= Natalie Miller =

Australian film distributor, exhibitor and producer

Natalie Rona Miller is an Australian film distributor, exhibitor and producer. She is known as the founder of film distribution house Sharmill Films, and the Melbourne theatres Longford Cinema and Cinema Nova.

==Film industry career==
Miller studied at Methodist Ladies' College, Melbourne, and then completed an arts degree at the University of Melbourne. She began her career working in journalism and public relations at the Australian Broadcasting Corporation, then entered the film industry working on public relations for the Melbourne Film Festival for 17 years. In the mid-1960s, she was so impressed by Luis Buñuel's surrealist film The Exterminating Angel, which had shown at the festival, that she purchased the Australian distribution rights herself and exhibited it at the Palais Theatre in Melbourne to give the film a wider audience. Following the success of her first foray into film exhibition, Miller founded Sharmill Films in 1967, which specialises in the distribution of arthouse films in Australia.
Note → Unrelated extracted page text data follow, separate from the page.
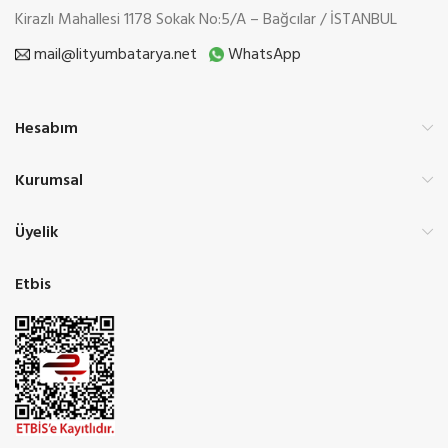
Kirazlı Mahallesi 1178 Sokak No:5/A – Bağcılar / İSTANBUL
mail@lityumbatarya.net
WhatsApp
Hesabım
Kurumsal
Üyelik
Etbis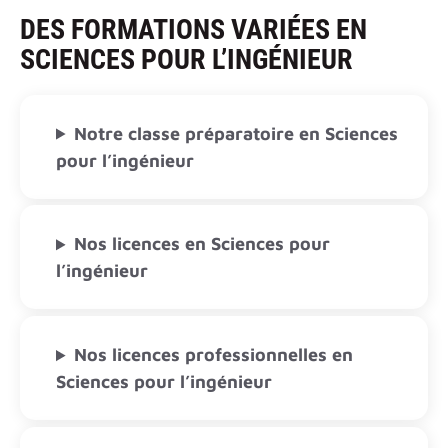
DES FORMATIONS VARIÉES EN
SCIENCES POUR L’INGÉNIEUR
Notre classe préparatoire en Sciences
pour l’ingénieur
Nos licences en Sciences pour
l’ingénieur
Nos licences professionnelles en
Sciences pour l’ingénieur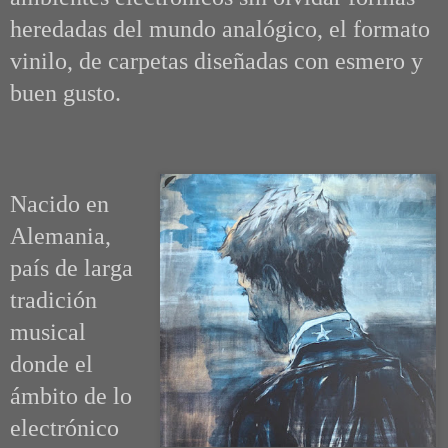
heredadas del mundo analógico, el formato
vinilo, de carpetas diseñadas con esmero y
buen gusto.
Nacido
en
Alemania,
país de larga
tradición
musical
donde el
ámbito de lo
electrónico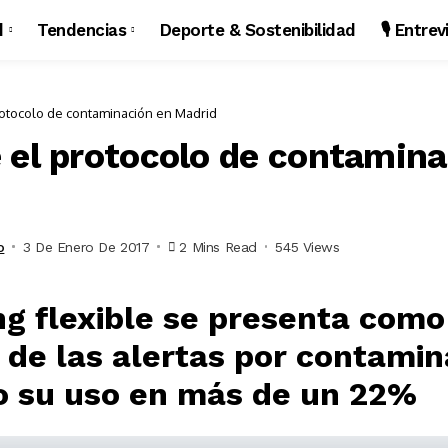
d
Tendencias
Deporte & Sostenibilidad
🎙️ Entre
rotocolo de contaminación en Madrid
 el protocolo de contamina
o
3 De Enero De 2017
2 Mins Read
545 Views
ng flexible se presenta como
a de las alertas por contami
 su uso en más de un 22%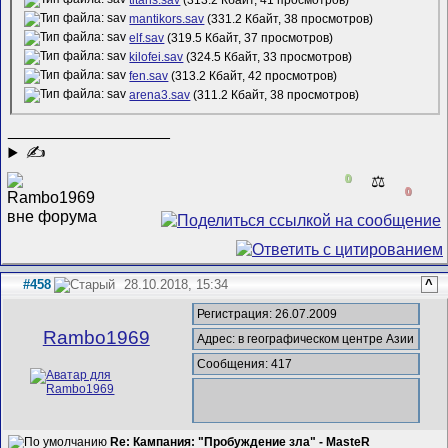
mantikors.sav
(331.2 Кбайт, 38 просмотров)
elf.sav
(319.5 Кбайт, 37 просмотров)
kilofei.sav
(324.5 Кбайт, 33 просмотров)
fen.sav
(313.2 Кбайт, 42 просмотров)
arena3.sav
(311.2 Кбайт, 38 просмотров)
__________________
✍
0
⚖️
0
#458
28.10.2018, 15:34
^
Регистрация: 26.07.2009
Rambo1969
Адрес: в географическом центре Азии
Сообщения: 417
Re: Кампания: "Пробуждение зла" - MasteR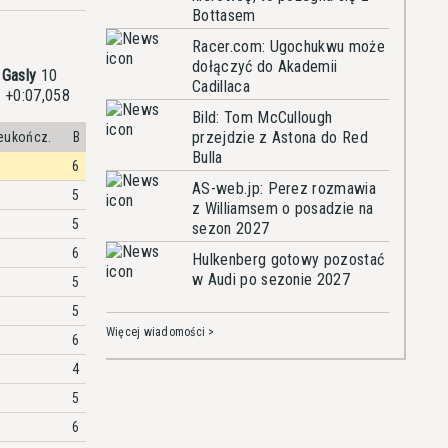
Bottasem
Racer.com: Ugochukwu może
dołączyć do Akademii
 Gasly
10
Cadillaca
. +0:07,058
Bild: Tom McCullough
przejdzie z Astona do Red
eukończ.
B
Bulla
6
AS-web.jp: Perez rozmawia
5
z Williamsem o posadzie na
5
sezon 2027
6
Hulkenberg gotowy pozostać
w Audi po sezonie 2027
5
5
Więcej wiadomości >
6
4
5
6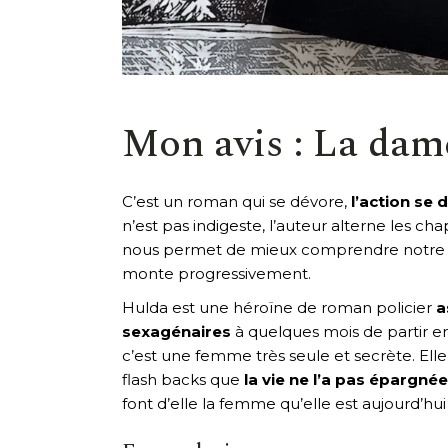
Mon avis : La dam
C’est un roman qui se dévore,
l’action se 
n’est pas indigeste, l’auteur alterne les ch
nous permet de mieux comprendre notre p
monte progressivement.
Hulda est une héroïne de roman policier
a
sexagénaires
à quelques mois de partir en
c’est une femme très seule et secrète. El
flash backs que
la vie ne l’a pas épargnée
font d’elle la femme qu’elle est aujourd’hu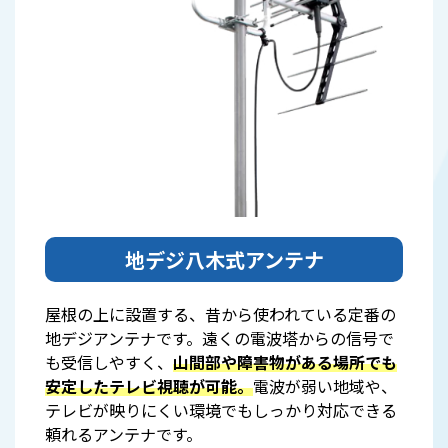
地デジ八木式アンテナ
屋根の上に設置する、昔から使われている定番の
地デジアンテナです。遠くの電波塔からの信号で
も受信しやすく、
山間部や障害物がある場所でも
安定したテレビ視聴が可能。
電波が弱い地域や、
テレビが映りにくい環境でもしっかり対応できる
頼れるアンテナです。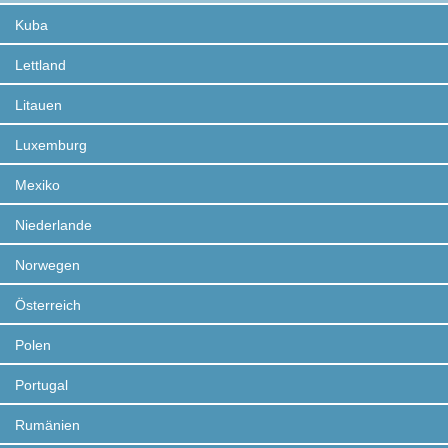
Kuba
Lettland
Litauen
Luxemburg
Mexiko
Niederlande
Norwegen
Österreich
Polen
Portugal
Rumänien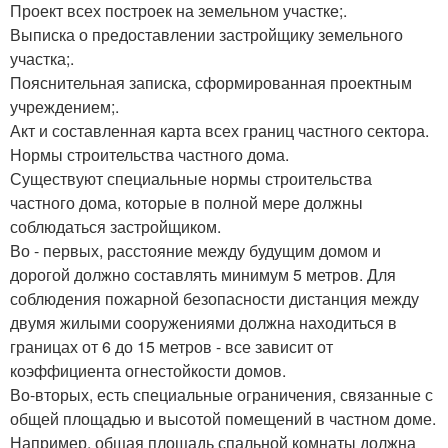
Проект всех построек на земельном участке;.
Выписка о предоставлении застройщику земельного
участка;.
Пояснительная записка, сформированная проектным
учреждением;.
Акт и составленная карта всех границ частного сектора.
Нормы строительства частного дома.
Существуют специальные нормы строительства
частного дома, которые в полной мере должны
соблюдаться застройщиком.
Во - первых, расстояние между будущим домом и
дорогой должно составлять минимум 5 метров. Для
соблюдения пожарной безопасности дистанция между
двумя жилыми сооружениями должна находиться в
границах от 6 до 15 метров - все зависит от
коэффициента огнестойкости домов.
Во-вторых, есть специальные ограничения, связанные с
общей площадью и высотой помещений в частном доме.
Например, общая площадь спальной комнаты должна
Miller also founded two cinemas in Melbourne: the Longford Cinema in South Yarra, which closed in 2005 after Village Cinemas opened a multiplex at The Jam Factory; and Cinema Nova, an arthouse cinema in Carlton (co-founded with Barry Peake) which began with two screens and has now expanded to 16.

==Recognition and awards==
- 2001: Medal of the Order of Australia, "for service to the Australian film industry, particularly the production, distribution and exhibition of quality film"
- 2003: Chevalier dans l'Ordre des Arts et des Lettres, for services to the promotion of French culture in Australia
- 2011: Foundation of the Natalie Miller Fellowship
- 2013: Officer of the Order of Australia, "For distinguished service to the film industry through promotion of screen culture, as a mentor to emerging film-makers, particularly women, and contributions to advisory and professional organisations"
- 2015: Screen Producers Australia Lifetime Achievement Award
- 2017: Victorian Honour Roll of Women

===Natalie Miller Fellowship===
The Natalie Miller Fellowship (NMF), named in honour of Miller and supported by Universal Pictures, is an organisation supporting the professional leadership of women in all sectors of the Australian screen industry. The annual fellowship was launched on 21 June 2011 by film critic Margaret Pomeranz in Melbourne, with guests including Geoffrey Rush and Julia Blake. The fellowship is worth up to $20,000, granted to "to a recipient to pursue leadership development opportunities focused on building and enhancing their leadership capabilities and creating positive outcomes for the industry as a whole".

Producer Sue Maslin was president of the organisation from 2011 to 2021. As of December 2024, Sasha Close is president, and Carol Schwartz is patron.